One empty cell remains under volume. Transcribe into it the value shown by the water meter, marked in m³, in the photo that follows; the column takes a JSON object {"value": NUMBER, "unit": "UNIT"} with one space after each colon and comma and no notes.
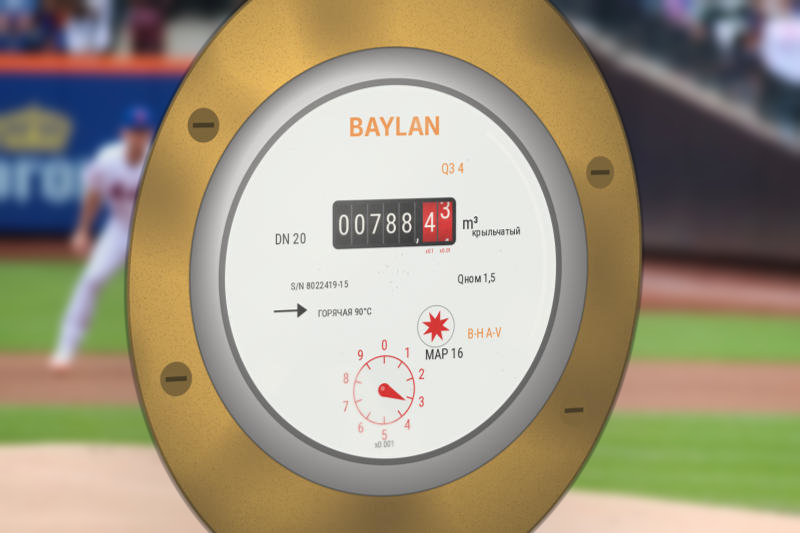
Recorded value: {"value": 788.433, "unit": "m³"}
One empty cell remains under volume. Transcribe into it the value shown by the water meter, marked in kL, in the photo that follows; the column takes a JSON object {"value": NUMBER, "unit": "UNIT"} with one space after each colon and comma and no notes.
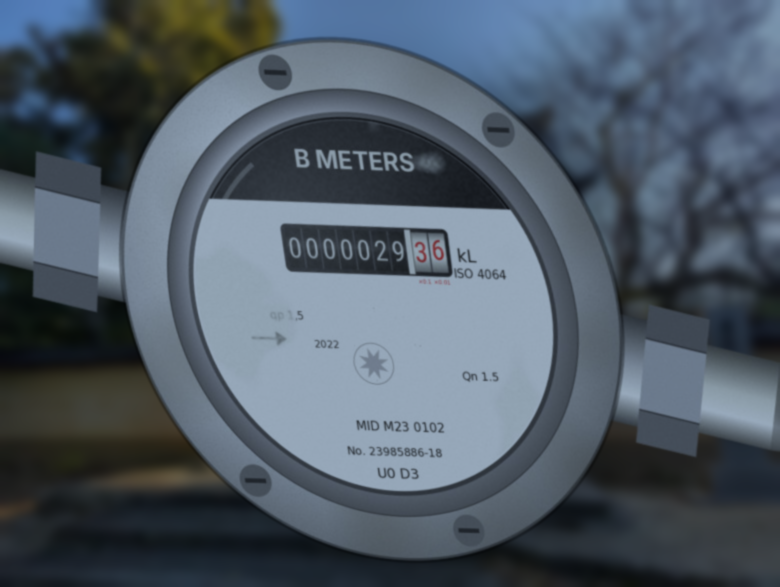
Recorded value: {"value": 29.36, "unit": "kL"}
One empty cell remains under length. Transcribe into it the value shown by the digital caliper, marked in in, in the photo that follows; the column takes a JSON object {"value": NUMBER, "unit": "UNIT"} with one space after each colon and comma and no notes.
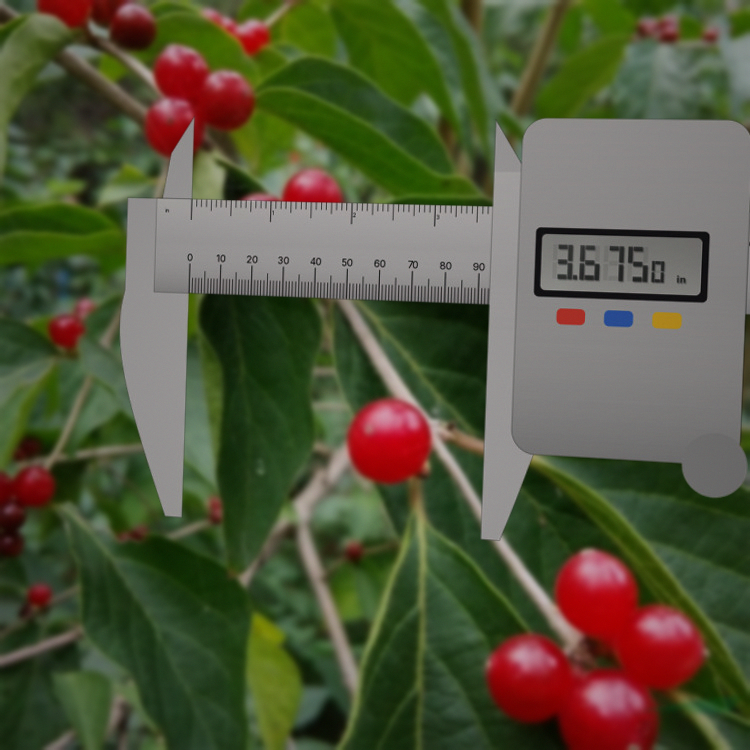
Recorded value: {"value": 3.6750, "unit": "in"}
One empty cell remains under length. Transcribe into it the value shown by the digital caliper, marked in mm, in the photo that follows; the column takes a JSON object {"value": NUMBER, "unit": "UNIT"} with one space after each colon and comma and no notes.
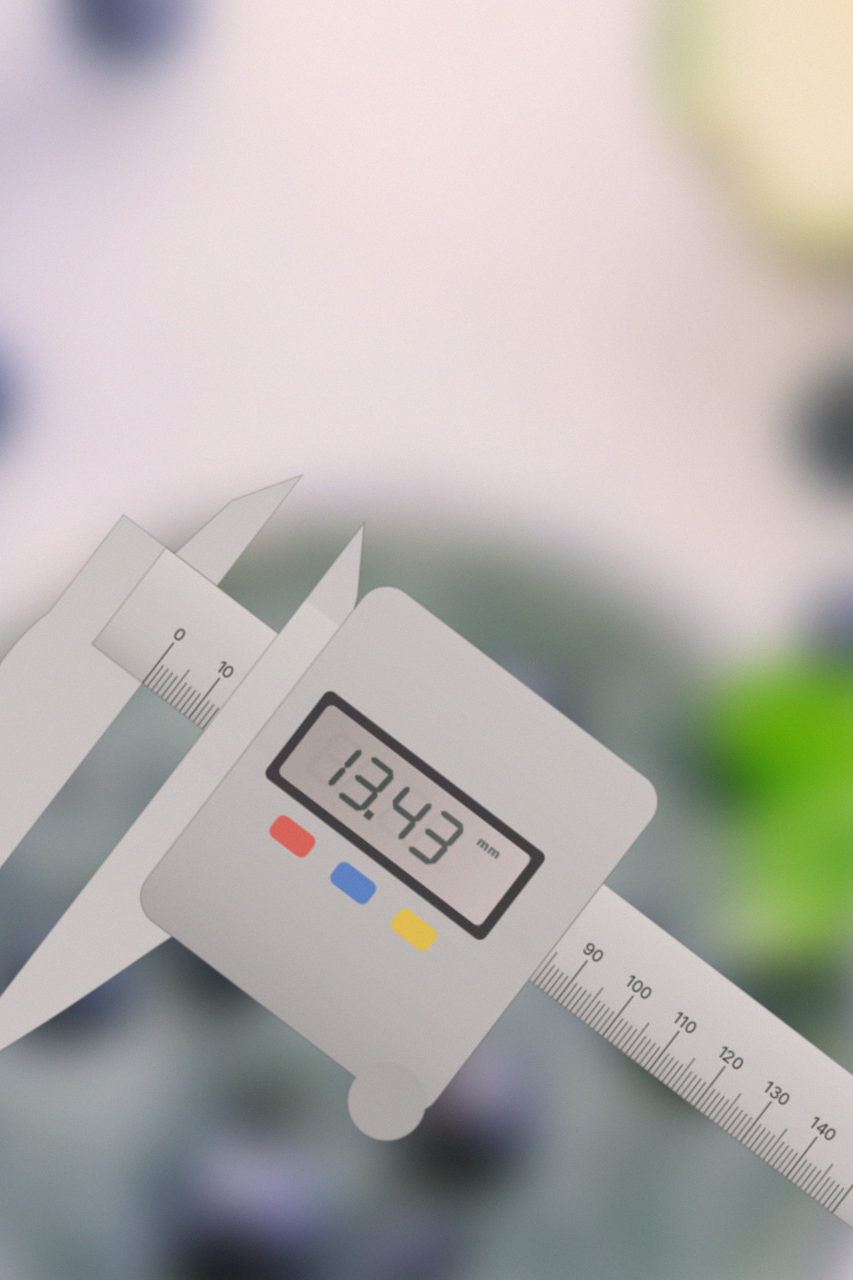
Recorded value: {"value": 13.43, "unit": "mm"}
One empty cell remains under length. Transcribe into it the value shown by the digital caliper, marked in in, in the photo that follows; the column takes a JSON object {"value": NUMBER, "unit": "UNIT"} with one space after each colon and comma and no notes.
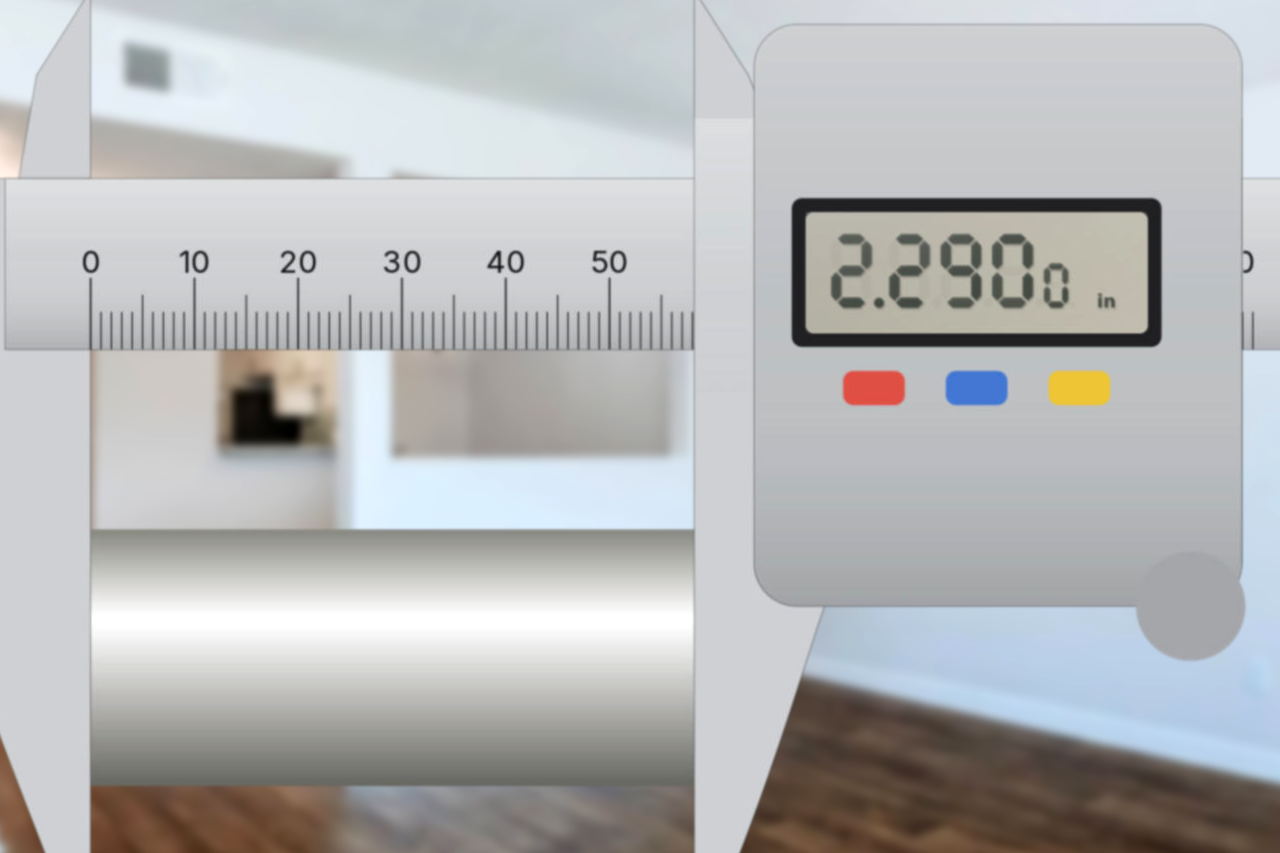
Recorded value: {"value": 2.2900, "unit": "in"}
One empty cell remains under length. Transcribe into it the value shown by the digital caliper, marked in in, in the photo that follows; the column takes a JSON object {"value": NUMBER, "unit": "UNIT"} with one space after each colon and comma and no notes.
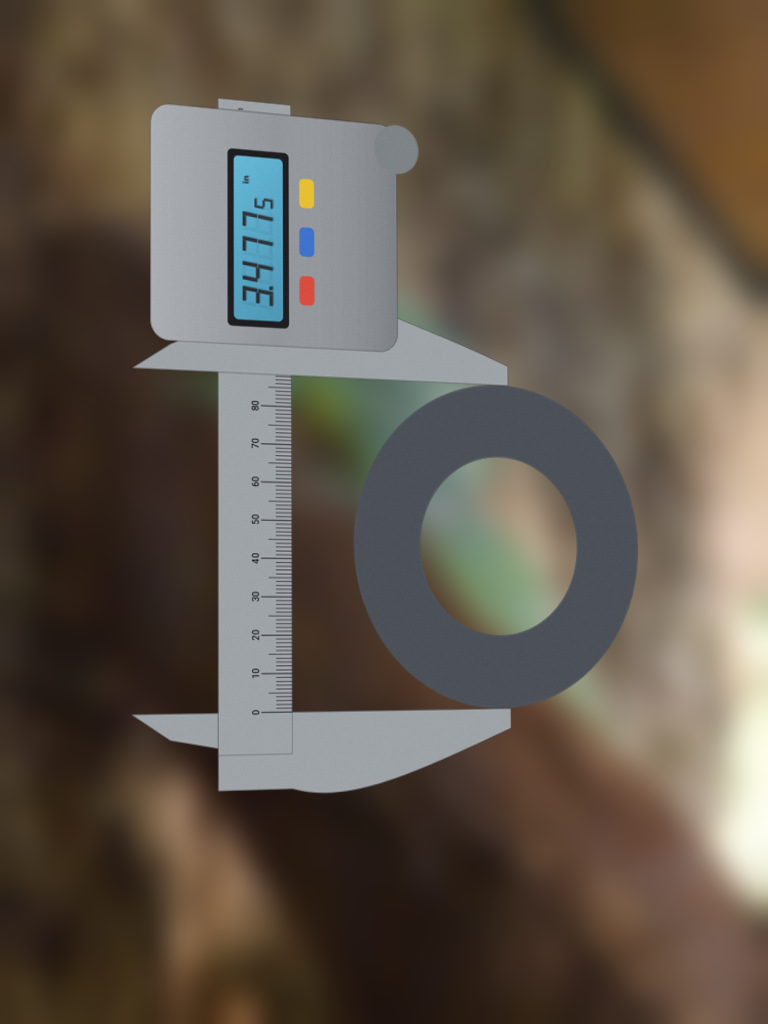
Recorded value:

====================

Problem to solve:
Count the lines of the records above that contain the word "Recorded". Give only the number.

Solution to the exercise:
6